J’ai constaté, au contraire, que comprendre était une question de « blocage ». Beaucoup de gens comprennent beaucoup de choses, pour peu qu’on les présente correctement. Par exemple, en expliquant comment on est parvenu à les découvrir, après bien des errements. 

Anticorps

Le virus nous indique peut-être une faille dans la façon dont la recherche en médecine est menée. 

En effet, elle semble partir du principe que le corps utilise exclusivement des anticorps pour se défendre contre les infections. Donc qu’en lui en donnant, on doit arrêter le mal. Or, de manière manifeste, ce n’est pas le cas. Au mieux, les vaccins freinent-il l’épidémie et évitent-ils des cas graves, mais ils n’empêchent pas totalement d’être touché (et même sérieusement), ou d’en être le vecteur. (Ce que disait d’ailleurs récemment le PDG de BioNtech.) 

Une nouvelle piste d’étude serait certainement de chercher à comprendre ce qui fait qu’il y ait des porteurs sains, ou que, dans une même famille, certains attrapent la maladie et d’autres pas. Mais aussi s’il n’y a pas, comme ce qui semble exister chez les gorilles, des mesures de distanciation sociale qui réduisent la contamination sans empêcher la communication. 

Une idée plus originale, mais peut-être pas chez les Chinois antiques, serait que le mal n’en est pas un. En effet, il semble que toutes les épidémies viennent de déséquilibres, créés par l’homme. Le moustique, par exemple, n’est pas un mal en tant que tel. Il le devient lorsque son écosystème est bouleversé. Il en est de même du tamia, porteur de tiques. Notre ADN est fait d’héritages viraux, ce qui semble montrer que le virus joue un rôle central dans l’évolution naturelle. En conséquence de quoi, on pourrait s’interroger sur la manière de faire que cette évolution ne produise pas de crises.

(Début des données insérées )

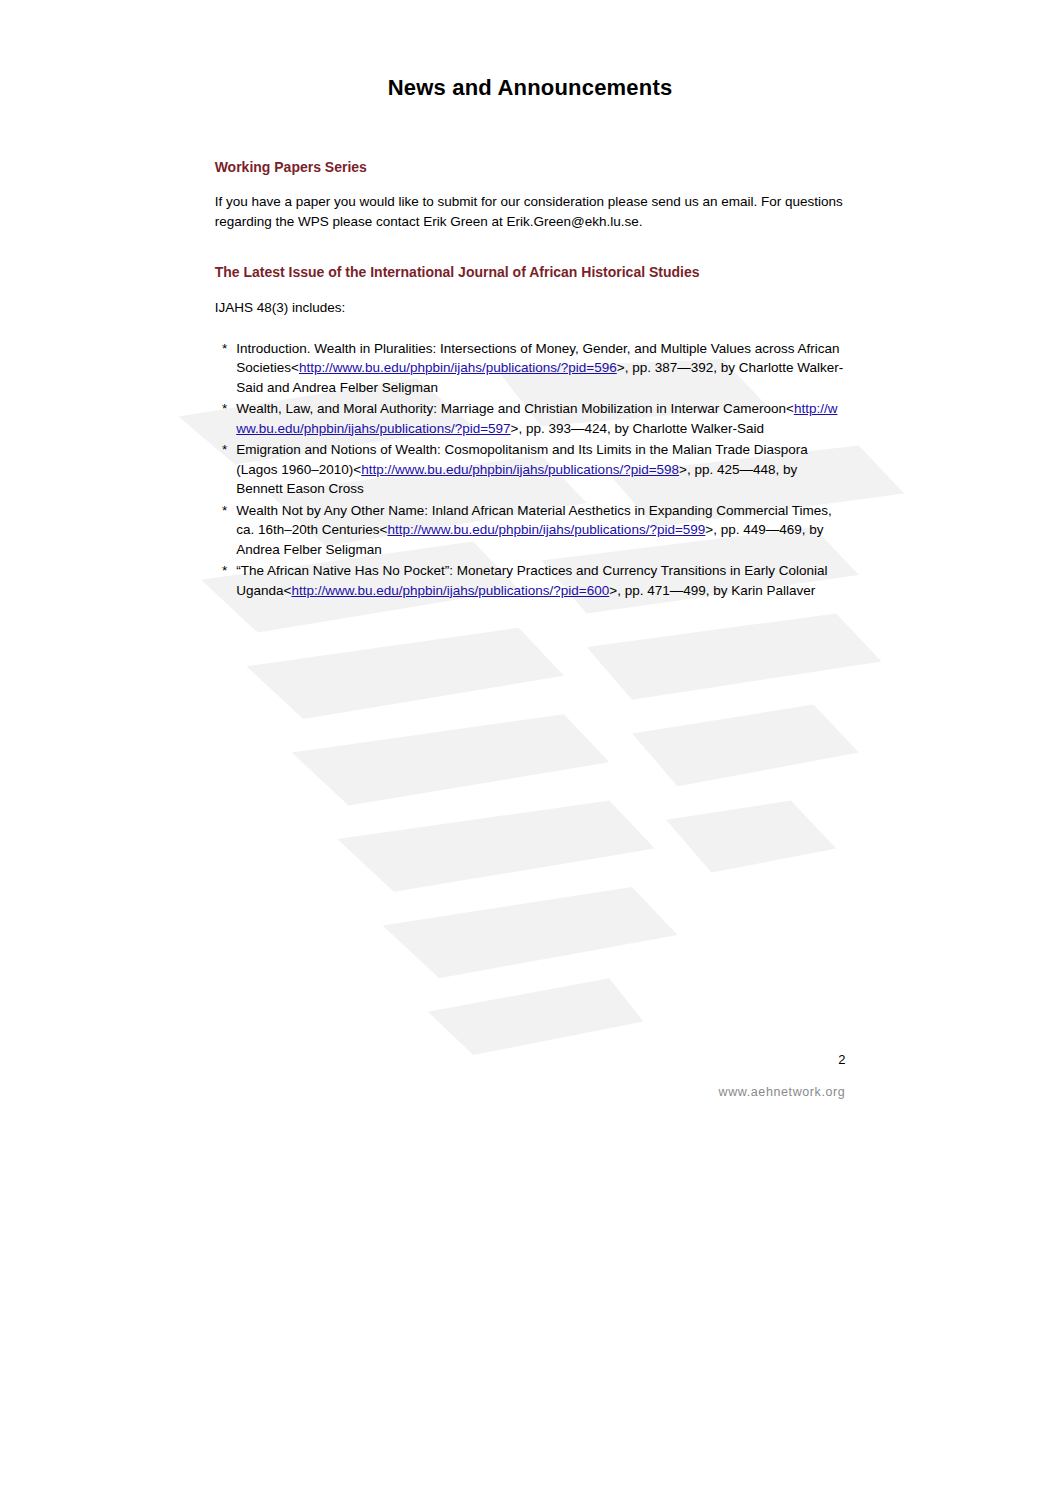News and Announcements
Working Papers Series
If you have a paper you would like to submit for our consideration please send us an email. For questions regarding the WPS please contact Erik Green at Erik.Green@ekh.lu.se.
The Latest Issue of the International Journal of African Historical Studies
IJAHS 48(3) includes:
Introduction. Wealth in Pluralities: Intersections of Money, Gender, and Multiple Values across African Societies<http://www.bu.edu/phpbin/ijahs/publications/?pid=596>, pp. 387—392, by Charlotte Walker-Said and Andrea Felber Seligman
Wealth, Law, and Moral Authority: Marriage and Christian Mobilization in Interwar Cameroon<http://www.bu.edu/phpbin/ijahs/publications/?pid=597>, pp. 393—424, by Charlotte Walker-Said
Emigration and Notions of Wealth: Cosmopolitanism and Its Limits in the Malian Trade Diaspora (Lagos 1960–2010)<http://www.bu.edu/phpbin/ijahs/publications/?pid=598>, pp. 425—448, by Bennett Eason Cross
Wealth Not by Any Other Name: Inland African Material Aesthetics in Expanding Commercial Times, ca. 16th–20th Centuries<http://www.bu.edu/phpbin/ijahs/publications/?pid=599>, pp. 449—469, by Andrea Felber Seligman
“The African Native Has No Pocket”: Monetary Practices and Currency Transitions in Early Colonial Uganda<http://www.bu.edu/phpbin/ijahs/publications/?pid=600>, pp. 471—499, by Karin Pallaver
2
www.aehnetwork.org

Question : comment sortir la science de ses idées fixes ?

(Jeudi dernier j’entendais qu’il faudrait envisager une 4ème injection. Apparemment, le vaccin ne serait pas efficace plus de 6 mois.)

Rigueur intellectuelle

On entend dire, en Angleterre, que Omicron serait beaucoup moins méchant que Delta. Peut-être une conséquence de la vaccination, ou de systèmes immunitaires qui ont appris de leur expérience. Ce qui paraît possible.

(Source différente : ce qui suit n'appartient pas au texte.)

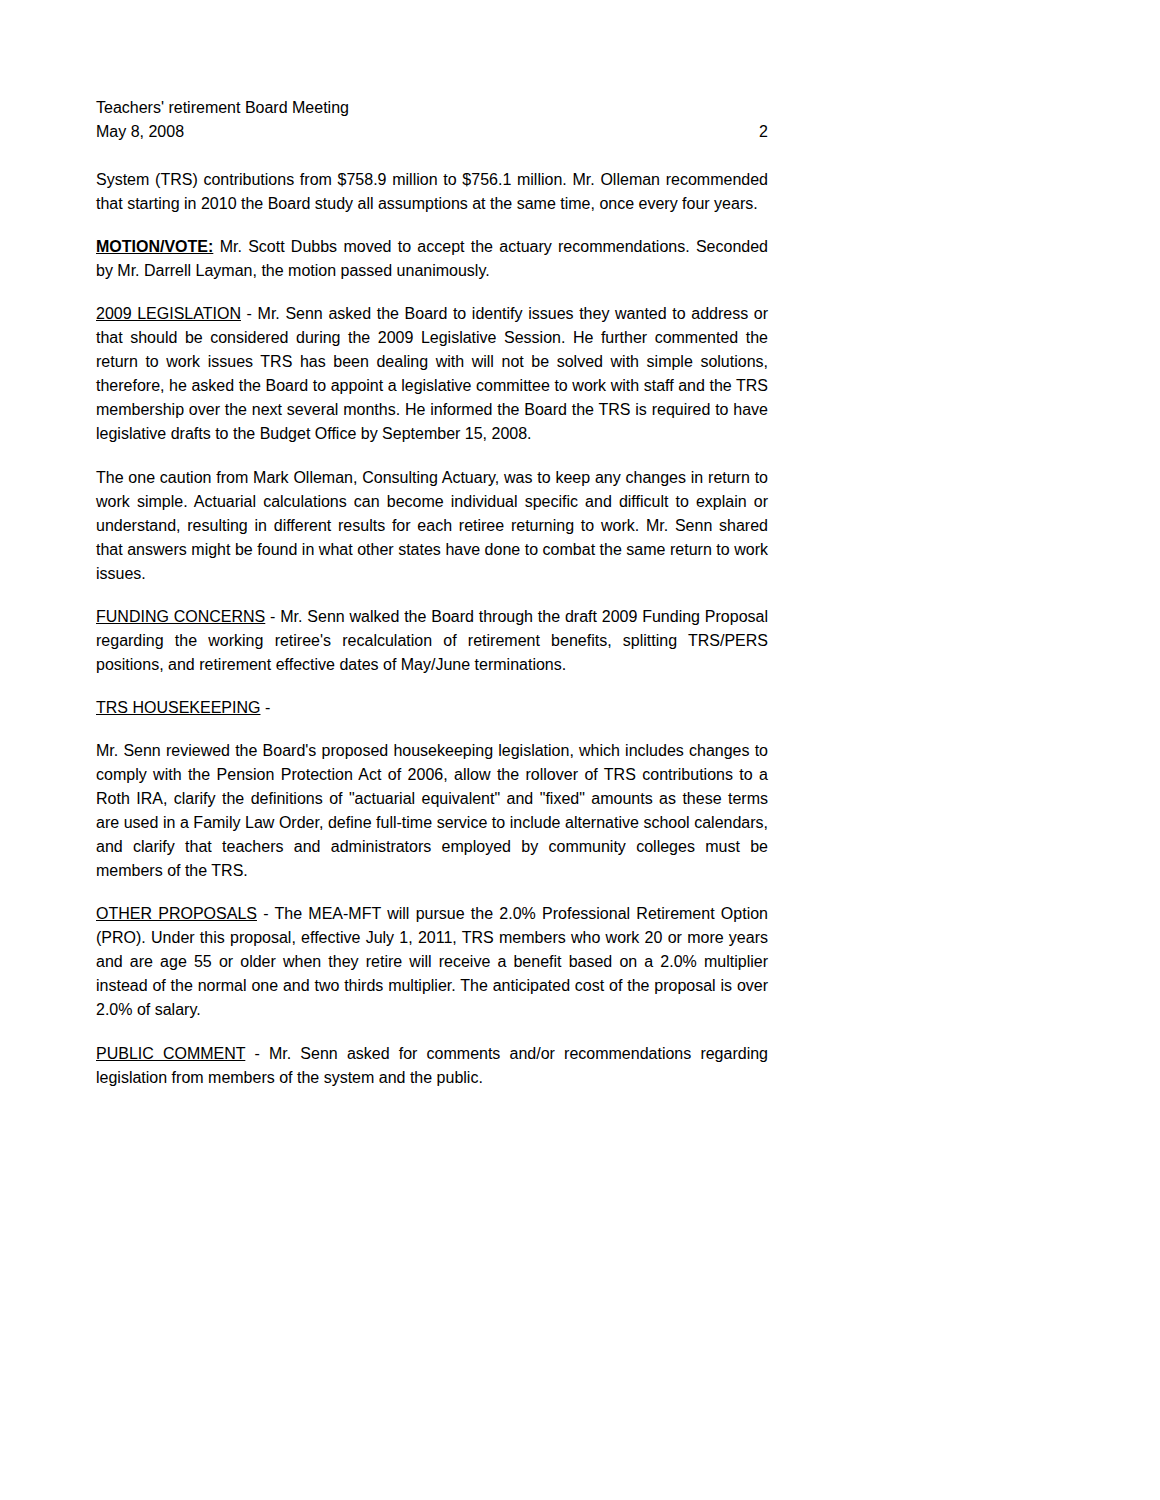Teachers' retirement Board Meeting
May 8, 2008 2
System (TRS) contributions from $758.9 million to $756.1 million. Mr. Olleman recommended that starting in 2010 the Board study all assumptions at the same time, once every four years.
MOTION/VOTE: Mr. Scott Dubbs moved to accept the actuary recommendations. Seconded by Mr. Darrell Layman, the motion passed unanimously.
2009 LEGISLATION - Mr. Senn asked the Board to identify issues they wanted to address or that should be considered during the 2009 Legislative Session. He further commented the return to work issues TRS has been dealing with will not be solved with simple solutions, therefore, he asked the Board to appoint a legislative committee to work with staff and the TRS membership over the next several months. He informed the Board the TRS is required to have legislative drafts to the Budget Office by September 15, 2008.
The one caution from Mark Olleman, Consulting Actuary, was to keep any changes in return to work simple. Actuarial calculations can become individual specific and difficult to explain or understand, resulting in different results for each retiree returning to work. Mr. Senn shared that answers might be found in what other states have done to combat the same return to work issues.
FUNDING CONCERNS - Mr. Senn walked the Board through the draft 2009 Funding Proposal regarding the working retiree's recalculation of retirement benefits, splitting TRS/PERS positions, and retirement effective dates of May/June terminations.
TRS HOUSEKEEPING -
Mr. Senn reviewed the Board's proposed housekeeping legislation, which includes changes to comply with the Pension Protection Act of 2006, allow the rollover of TRS contributions to a Roth IRA, clarify the definitions of "actuarial equivalent" and "fixed" amounts as these terms are used in a Family Law Order, define full-time service to include alternative school calendars, and clarify that teachers and administrators employed by community colleges must be members of the TRS.
OTHER PROPOSALS - The MEA-MFT will pursue the 2.0% Professional Retirement Option (PRO). Under this proposal, effective July 1, 2011, TRS members who work 20 or more years and are age 55 or older when they retire will receive a benefit based on a 2.0% multiplier instead of the normal one and two thirds multiplier. The anticipated cost of the proposal is over 2.0% of salary.
PUBLIC COMMENT - Mr. Senn asked for comments and/or recommendations regarding legislation from members of the system and the public.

Seulement, on disait aussi que le variant était moins dangereux que ses prédécesseurs lorsqu’il est parti d’Afrique du Sud. Or, elle est peu vaccinée. 

Voilà une illustration (bien pacifique) de la raison qui fait que le débat a été remplacé par le conflit. 

L’idée selon laquelle il y a des vérités évidentes s’est imposée. Du coup, celui qui en doute est un arriéré. Or, ce qu’est arrivée à penser la science est que le mieux que l’on puisse faire est de produire des théories « falsifiables » (en anglais), c’est à dire qui soient capables de donner des prévisions que l’on puisse tester, et qui soient susceptibles d’être contredites par l’expérience. L’exemple type est celui de l’équivalent entre masse et énergie prévu par Einstein, qui a pour conséquence que la lumière doit être courbée par la gravitation. Ce qui se vérifie. 

Sciences et lettres

Il y a quelque chose d’insupportable dans les sciences humaines. C’est leur prétention à singer la physique. Leurs articles se veulent « scientifiques ». Ils sont truffés de références « scientifiques ». Toutes prétendant avoir découvert des lois de la nature. 

Ce type de « science » a envahi le monde. L’université produit des masses de ce qu’on aurait nommé jadis des « littéraires ». La société ne laisse aux réels esprits scientifiques, qui n’ont pas choisi d’eux mêmes quelque voie « littéraire » vers la fortune et la gloire, des lots de consolation, des postes de chef, pour lesquels ils ne sont pas faits. Gâchis complet. 

Le propre de la science c’est la prévision « falsifiable » (en anglais). Ce dont est incapable la science humaine. Avec les travaux de Tversky et Kahneman, sur les biais cognitifs, il semblait qu’il y ait une exception. Mais, depuis, on a compris que ces expériences étaient des prévisions auto réalisatrices : les conditions de ces expériences ne se présentent pas dans la nature. Une manipulation de plus ?

Une bonne nouvelle, tout de même : la méthode scientifique, bien comprise, a un potentiel inexploité.